The 60cm-deep pool has frogs, goldfish and plenty of insect life. The rainwater runs from the paving into the pond and the aquatic plants keep the pond clean, “so it’s a natural ecosystem”.

She has installed hidden bricks behind the planting to help the frogs to get in and out of the pond. There had been a pond with a colony of frogs in the original garden and she feared they would never return after the renovation. “But, magically, they appeared again last year. It’s amazing how they persisted.”

She describes the garden as Japanese influenced, with four Japanese maple trees and Japanese forest grass.

“The key with planting in a small garden is to put height into it.

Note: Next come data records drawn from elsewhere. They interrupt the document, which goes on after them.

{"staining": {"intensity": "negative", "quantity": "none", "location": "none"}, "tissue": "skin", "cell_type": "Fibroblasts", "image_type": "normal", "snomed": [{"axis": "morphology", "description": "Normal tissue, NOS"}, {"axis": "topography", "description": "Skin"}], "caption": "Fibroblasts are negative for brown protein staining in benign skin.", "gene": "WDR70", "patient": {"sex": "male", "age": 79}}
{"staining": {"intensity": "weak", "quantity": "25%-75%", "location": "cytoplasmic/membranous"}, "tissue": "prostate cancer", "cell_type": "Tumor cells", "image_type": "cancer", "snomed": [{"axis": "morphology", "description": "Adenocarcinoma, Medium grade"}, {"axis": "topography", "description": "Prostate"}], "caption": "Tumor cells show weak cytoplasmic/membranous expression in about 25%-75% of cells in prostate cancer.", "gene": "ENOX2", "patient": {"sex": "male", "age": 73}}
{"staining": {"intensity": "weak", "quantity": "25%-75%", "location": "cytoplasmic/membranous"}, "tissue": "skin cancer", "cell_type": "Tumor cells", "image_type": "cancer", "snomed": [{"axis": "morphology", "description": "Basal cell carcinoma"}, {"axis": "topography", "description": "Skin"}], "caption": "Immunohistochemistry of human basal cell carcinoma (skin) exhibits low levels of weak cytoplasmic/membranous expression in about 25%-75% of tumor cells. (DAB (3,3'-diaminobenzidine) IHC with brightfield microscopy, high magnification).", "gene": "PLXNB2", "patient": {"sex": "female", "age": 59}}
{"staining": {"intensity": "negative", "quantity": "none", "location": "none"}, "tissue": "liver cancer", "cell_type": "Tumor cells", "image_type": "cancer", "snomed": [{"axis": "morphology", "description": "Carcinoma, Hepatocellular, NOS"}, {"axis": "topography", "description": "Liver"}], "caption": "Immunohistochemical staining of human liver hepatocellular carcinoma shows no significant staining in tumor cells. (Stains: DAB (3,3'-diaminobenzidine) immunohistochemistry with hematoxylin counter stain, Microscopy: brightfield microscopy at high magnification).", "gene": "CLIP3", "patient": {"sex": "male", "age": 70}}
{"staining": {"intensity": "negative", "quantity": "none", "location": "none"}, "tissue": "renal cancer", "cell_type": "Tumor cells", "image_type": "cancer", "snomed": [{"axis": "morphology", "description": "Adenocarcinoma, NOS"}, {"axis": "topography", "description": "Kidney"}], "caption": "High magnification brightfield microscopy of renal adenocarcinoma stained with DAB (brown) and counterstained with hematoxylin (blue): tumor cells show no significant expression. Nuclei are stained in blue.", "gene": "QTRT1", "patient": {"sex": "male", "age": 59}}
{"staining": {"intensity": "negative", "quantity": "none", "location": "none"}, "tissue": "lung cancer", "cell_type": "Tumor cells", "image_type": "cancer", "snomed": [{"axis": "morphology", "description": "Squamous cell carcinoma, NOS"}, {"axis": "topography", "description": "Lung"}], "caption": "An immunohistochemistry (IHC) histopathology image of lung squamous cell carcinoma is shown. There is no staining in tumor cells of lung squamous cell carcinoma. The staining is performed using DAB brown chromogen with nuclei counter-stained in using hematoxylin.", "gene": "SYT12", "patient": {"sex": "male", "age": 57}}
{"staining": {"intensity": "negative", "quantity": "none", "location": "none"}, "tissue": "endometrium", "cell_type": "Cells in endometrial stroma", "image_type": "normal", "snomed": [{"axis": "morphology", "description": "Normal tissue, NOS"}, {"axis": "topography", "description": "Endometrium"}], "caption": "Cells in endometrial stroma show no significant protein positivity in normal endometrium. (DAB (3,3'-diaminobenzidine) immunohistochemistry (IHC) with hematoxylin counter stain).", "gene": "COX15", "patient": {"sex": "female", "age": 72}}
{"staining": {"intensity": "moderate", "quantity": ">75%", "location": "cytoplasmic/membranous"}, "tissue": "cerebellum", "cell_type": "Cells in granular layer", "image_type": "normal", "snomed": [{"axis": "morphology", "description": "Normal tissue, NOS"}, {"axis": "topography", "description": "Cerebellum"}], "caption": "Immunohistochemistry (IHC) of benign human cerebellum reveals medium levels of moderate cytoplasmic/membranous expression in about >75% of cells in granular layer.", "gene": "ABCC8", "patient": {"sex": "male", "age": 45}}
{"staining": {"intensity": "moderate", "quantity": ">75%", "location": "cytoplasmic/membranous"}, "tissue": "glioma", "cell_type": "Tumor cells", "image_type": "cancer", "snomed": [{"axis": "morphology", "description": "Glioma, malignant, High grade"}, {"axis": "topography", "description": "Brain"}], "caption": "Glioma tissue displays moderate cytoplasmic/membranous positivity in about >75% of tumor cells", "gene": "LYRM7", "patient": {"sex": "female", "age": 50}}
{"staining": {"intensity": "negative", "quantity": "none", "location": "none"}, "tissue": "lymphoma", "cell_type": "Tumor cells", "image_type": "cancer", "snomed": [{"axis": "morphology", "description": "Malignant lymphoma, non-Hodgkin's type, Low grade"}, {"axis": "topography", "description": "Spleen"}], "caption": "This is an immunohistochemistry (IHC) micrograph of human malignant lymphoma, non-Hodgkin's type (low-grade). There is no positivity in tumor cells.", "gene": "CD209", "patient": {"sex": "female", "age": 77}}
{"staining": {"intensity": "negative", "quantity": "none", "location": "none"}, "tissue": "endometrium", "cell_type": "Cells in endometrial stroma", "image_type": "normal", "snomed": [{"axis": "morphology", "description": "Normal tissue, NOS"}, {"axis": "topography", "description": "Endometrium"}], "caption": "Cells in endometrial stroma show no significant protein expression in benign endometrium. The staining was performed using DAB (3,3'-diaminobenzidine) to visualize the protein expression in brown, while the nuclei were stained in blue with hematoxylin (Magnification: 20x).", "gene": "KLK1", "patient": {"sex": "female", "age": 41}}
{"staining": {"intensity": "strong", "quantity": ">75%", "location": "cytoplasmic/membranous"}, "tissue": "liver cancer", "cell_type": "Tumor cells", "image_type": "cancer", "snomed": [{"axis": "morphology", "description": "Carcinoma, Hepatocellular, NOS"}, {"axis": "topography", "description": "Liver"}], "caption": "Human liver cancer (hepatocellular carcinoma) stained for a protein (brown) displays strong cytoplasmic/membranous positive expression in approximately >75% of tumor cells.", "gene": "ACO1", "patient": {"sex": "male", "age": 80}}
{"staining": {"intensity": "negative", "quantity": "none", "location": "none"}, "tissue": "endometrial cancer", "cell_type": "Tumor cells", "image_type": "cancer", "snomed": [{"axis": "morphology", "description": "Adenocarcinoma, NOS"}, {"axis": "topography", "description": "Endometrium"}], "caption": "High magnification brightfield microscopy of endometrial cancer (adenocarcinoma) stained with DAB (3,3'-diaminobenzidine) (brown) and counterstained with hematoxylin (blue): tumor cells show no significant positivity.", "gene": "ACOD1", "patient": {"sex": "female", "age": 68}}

You don’t plant horizontally because you will never get impact,” she says. “And you need varieties that aren’t going to get too big or take all the sunlight.”

Successional planting and evergreens give you something to look at throughout the year

Clever planting means that there will always be some colour, whether it’s coming from the white bark of the Betula jacquemontii, the alliums or the wood anemone. “There is a tendency for people to go for herbaceous perennials that are really colourful in summer, and they are joyous, but then you are left without anything for the rest of the year. So successional planting and evergreens give you something to look at throughout the year.”

And, going against every natural instinct, she is letting some weeds grow. “Last year I let a lot of wild carrot grow. They have a white colour to the blooms and they are absolutely magical. I’m getting rid of the weeds that are particularly invasive but being more relaxed about letting weeds have a chance to flower,” she says.

“It’s in our DNA as gardeners to get rid of them so every fibre in your body wants to pull that weed, but if you give it a chance for a few weeks to see how it goes, you could be pleasantly surprised.”

All told, they spent €220,000 on the renovation, including the garden, and she says it has transformed family life because everyone now has their own space.

This was not their first renovation and it might not be their last. She has no desire for a bigger house, but would eventually like a bigger garden for vegetables and trees. But that’s well into the future when the children have left home and retirement is beckoning.

For now, they are enjoying life in Oscar Square. The front garden is a suntrap and she says there is nowhere nicer to be on a sunny evening than sitting on the bench looking at the cherry blossoms in Oscar Square. “It feels like a small community here and it is really a very nice place to live.”

Biggest win

I think the Forbo floor is my favourite thing. It was a fraction of the cost of polished concrete and looks and feels great.

Biggest mistake

We have a radiator in the bathroom but if we were doing it again underfloor heating would have been nicer there.